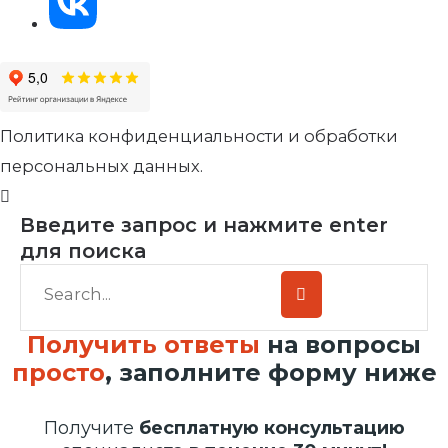
Политика конфиденциальности и обработки
персональных данных.
Введите запрос и нажмите enter
для поиска
Получить ответы
на вопросы
просто
, заполните форму ниже
Получите
бесплатную консультацию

┄┄┄┄┄┄┄┄┄┄┄┄┄┄┄┄┄┄┄┄

_TASK INSTRUCTIONS_
Swap "консультацию" for "помощь" throughout the text read from the records, and reproduce all other lines unchanged. Leave the pictures out.

_SOLUTION FOR THIS TASK_
Политика конфиденциальности и обработки
персональных данных.
Введите запрос и нажмите enter
для поиска
Получить ответы
на вопросы
просто
, заполните форму ниже
Получите
бесплатную помощь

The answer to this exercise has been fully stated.